### PROBLEM DETAILS
The copy should hold exactly the lines below from the one that contains "Техподдержка" through the one that contains "Цены на КУХНИ" and nothing else, so no pictures.

Collection entries:
"""
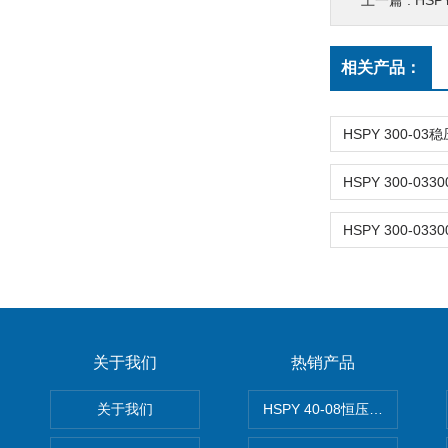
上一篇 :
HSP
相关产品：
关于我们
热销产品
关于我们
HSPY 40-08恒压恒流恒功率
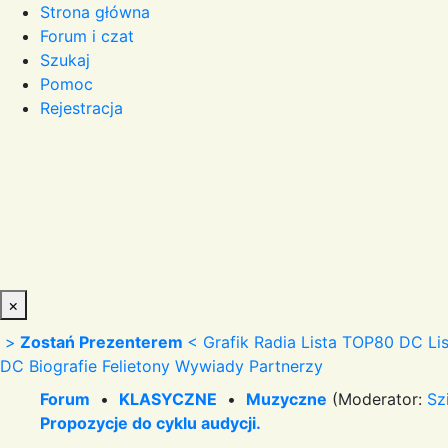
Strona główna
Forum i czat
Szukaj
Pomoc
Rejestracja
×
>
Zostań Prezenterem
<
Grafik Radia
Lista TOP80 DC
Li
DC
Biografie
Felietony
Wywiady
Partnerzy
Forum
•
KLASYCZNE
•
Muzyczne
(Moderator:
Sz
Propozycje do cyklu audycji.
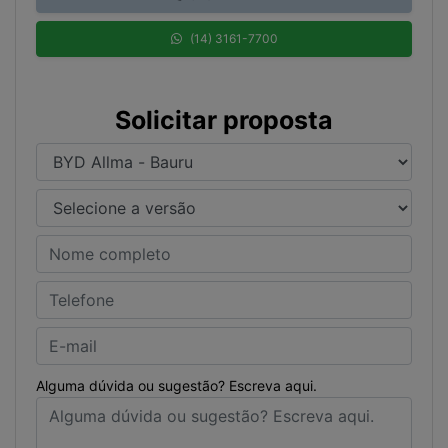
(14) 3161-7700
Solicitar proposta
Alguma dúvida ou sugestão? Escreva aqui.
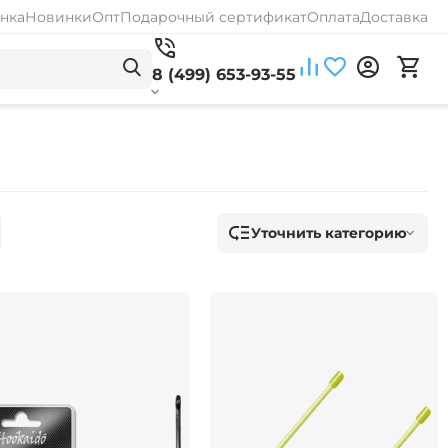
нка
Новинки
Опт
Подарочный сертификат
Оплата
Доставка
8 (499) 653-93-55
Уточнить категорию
"""
"""
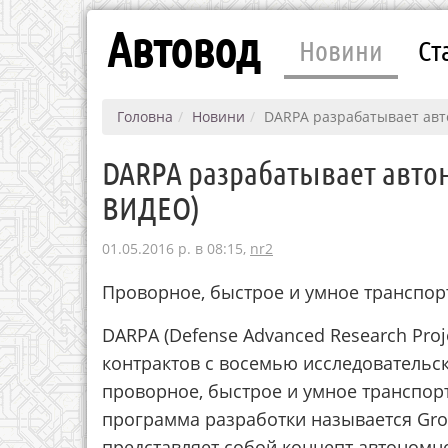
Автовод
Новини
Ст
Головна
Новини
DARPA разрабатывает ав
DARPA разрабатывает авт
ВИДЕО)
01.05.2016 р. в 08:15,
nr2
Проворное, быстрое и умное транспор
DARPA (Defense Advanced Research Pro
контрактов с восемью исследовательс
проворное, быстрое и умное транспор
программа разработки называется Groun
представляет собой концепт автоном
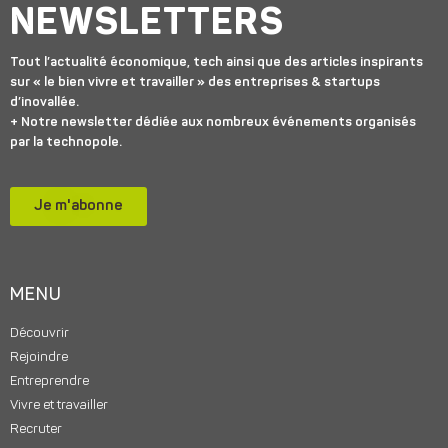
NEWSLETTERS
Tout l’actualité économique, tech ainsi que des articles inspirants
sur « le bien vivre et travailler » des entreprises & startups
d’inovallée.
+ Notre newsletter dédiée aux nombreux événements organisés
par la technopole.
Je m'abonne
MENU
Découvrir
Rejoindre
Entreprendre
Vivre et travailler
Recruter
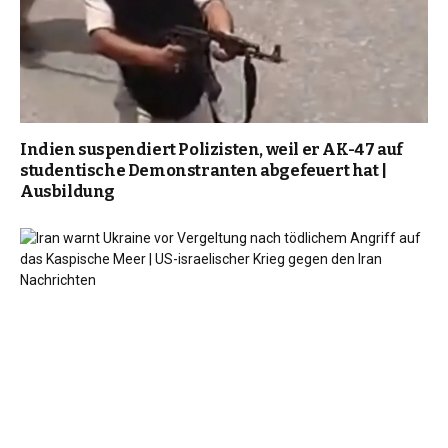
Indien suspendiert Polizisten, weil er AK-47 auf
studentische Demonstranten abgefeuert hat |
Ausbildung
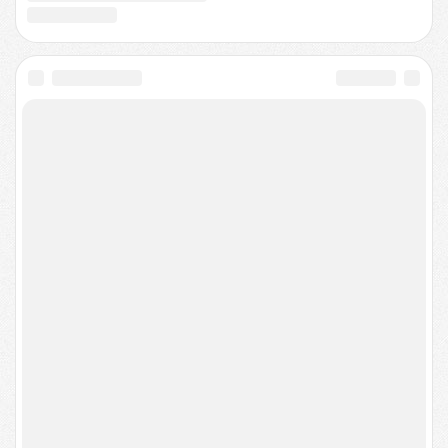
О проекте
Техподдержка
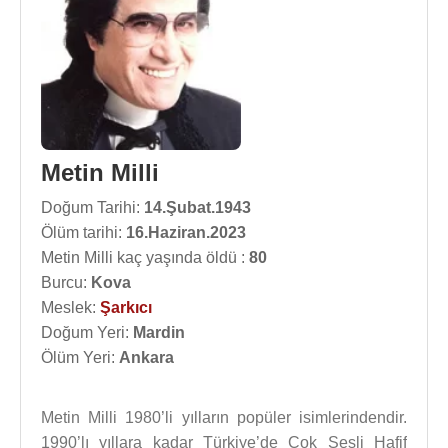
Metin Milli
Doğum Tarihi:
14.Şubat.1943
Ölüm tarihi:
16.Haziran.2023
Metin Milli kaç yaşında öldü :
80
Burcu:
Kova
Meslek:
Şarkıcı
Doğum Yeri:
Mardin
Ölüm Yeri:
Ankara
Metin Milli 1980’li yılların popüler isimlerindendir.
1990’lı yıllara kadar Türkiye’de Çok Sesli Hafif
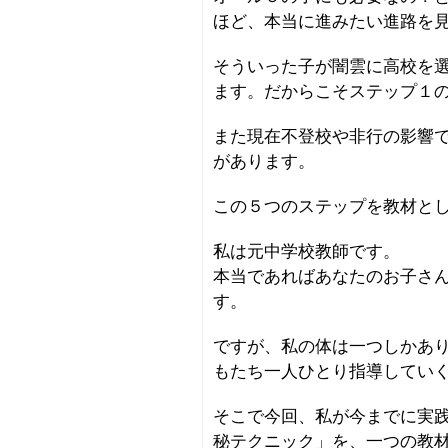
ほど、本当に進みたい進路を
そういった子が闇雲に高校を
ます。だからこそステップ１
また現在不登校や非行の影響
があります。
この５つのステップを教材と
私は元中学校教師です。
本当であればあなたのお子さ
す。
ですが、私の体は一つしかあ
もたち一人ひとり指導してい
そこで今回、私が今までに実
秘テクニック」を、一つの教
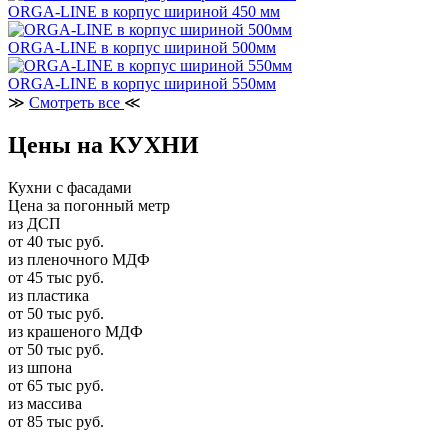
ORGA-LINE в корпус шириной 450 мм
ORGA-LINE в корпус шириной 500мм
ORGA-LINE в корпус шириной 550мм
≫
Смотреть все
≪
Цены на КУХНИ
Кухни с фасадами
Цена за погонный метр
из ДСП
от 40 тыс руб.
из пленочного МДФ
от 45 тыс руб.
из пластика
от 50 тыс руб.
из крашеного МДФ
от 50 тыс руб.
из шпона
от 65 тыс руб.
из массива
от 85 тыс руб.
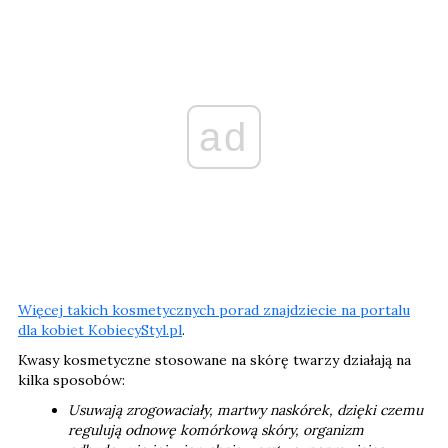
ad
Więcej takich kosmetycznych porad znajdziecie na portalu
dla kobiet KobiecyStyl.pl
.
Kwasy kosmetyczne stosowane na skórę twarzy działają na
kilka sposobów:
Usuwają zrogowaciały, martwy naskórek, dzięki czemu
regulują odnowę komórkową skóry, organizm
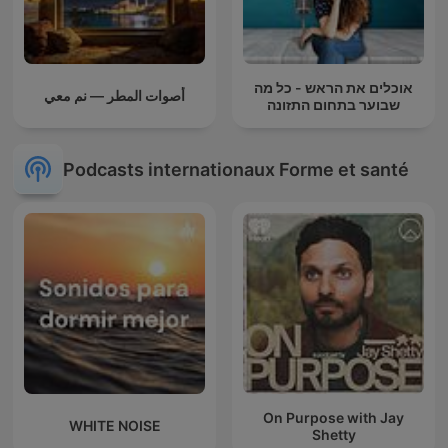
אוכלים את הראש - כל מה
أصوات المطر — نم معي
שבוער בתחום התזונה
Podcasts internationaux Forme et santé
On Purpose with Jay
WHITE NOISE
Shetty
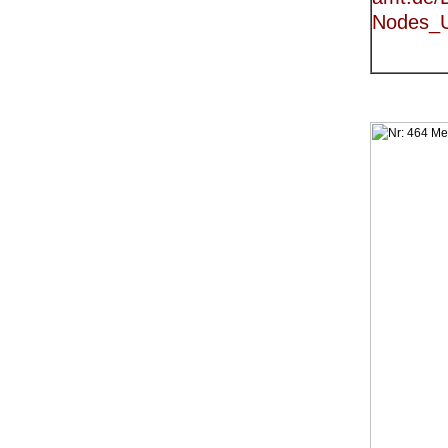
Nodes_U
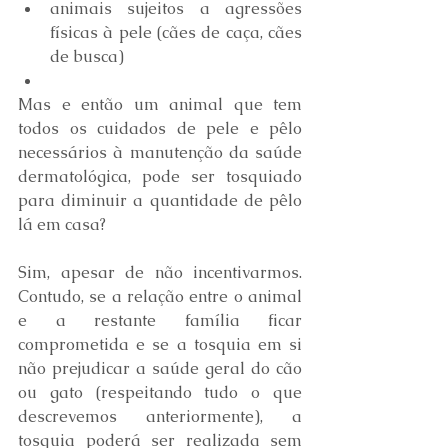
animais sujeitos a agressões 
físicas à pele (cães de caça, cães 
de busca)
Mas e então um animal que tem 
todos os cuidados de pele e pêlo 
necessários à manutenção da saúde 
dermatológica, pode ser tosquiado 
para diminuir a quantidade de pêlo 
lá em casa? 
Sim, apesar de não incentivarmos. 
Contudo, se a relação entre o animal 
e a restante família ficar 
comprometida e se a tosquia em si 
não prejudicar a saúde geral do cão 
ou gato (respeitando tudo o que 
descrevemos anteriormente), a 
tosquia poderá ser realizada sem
"""
"""
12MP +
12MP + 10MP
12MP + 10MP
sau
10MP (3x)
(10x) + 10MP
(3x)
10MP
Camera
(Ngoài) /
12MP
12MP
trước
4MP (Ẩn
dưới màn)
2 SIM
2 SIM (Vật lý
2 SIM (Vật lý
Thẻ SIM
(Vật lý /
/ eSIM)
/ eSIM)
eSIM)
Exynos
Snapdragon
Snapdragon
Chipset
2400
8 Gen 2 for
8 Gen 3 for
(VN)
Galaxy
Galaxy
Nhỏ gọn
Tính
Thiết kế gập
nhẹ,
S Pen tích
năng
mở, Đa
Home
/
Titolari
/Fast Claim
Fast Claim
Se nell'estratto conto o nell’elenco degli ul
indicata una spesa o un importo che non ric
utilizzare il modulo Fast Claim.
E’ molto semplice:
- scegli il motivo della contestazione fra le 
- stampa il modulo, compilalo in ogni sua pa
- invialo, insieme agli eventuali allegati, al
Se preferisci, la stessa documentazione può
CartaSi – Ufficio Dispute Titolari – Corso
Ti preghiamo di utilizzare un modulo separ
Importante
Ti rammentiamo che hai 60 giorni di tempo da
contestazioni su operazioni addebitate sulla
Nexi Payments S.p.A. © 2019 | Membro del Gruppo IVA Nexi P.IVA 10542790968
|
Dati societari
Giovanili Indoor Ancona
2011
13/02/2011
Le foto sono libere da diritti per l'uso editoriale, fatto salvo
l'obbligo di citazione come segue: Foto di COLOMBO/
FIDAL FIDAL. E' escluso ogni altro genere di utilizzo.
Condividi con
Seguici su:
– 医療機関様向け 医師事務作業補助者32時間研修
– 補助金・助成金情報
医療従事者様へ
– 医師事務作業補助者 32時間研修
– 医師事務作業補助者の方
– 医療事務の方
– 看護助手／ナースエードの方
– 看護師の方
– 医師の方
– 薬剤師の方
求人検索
"""
### OUTPUT FOR THIS TASK
Техподдержка
Metin Milli
Doğum Tarihi:
14.Şubat.1943
Ölüm tarihi:
16.Haziran.2023
Metin Milli kaç yaşında öldü :
80
Burcu:
Kova
Meslek:
Şarkıcı
Doğum Yeri:
Mardin
Ölüm Yeri:
Ankara
Metin Milli 1980’li yılların popüler isimlerindendir.
1990’lı yıllara kadar Türkiye’de Çok Sesli Hafif
ほど、本当に進みたい進路を
そういった子が闇雲に高校を
ます。だからこそステップ１
また現在不登校や非行の影響
があります。
この５つのステップを教材と
私は元中学校教師です。
本当であればあなたのお子さ
す。
ですが、私の体は一つしかあ
もたち一人ひとり指導してい
そこで今回、私が今までに実
秘テクニック」を、一つの教
ORGA-LINE в корпус шириной 450 мм
ORGA-LINE в корпус шириной 500мм
ORGA-LINE в корпус шириной 550мм
≫
Смотреть все
≪
Цены на КУХНИ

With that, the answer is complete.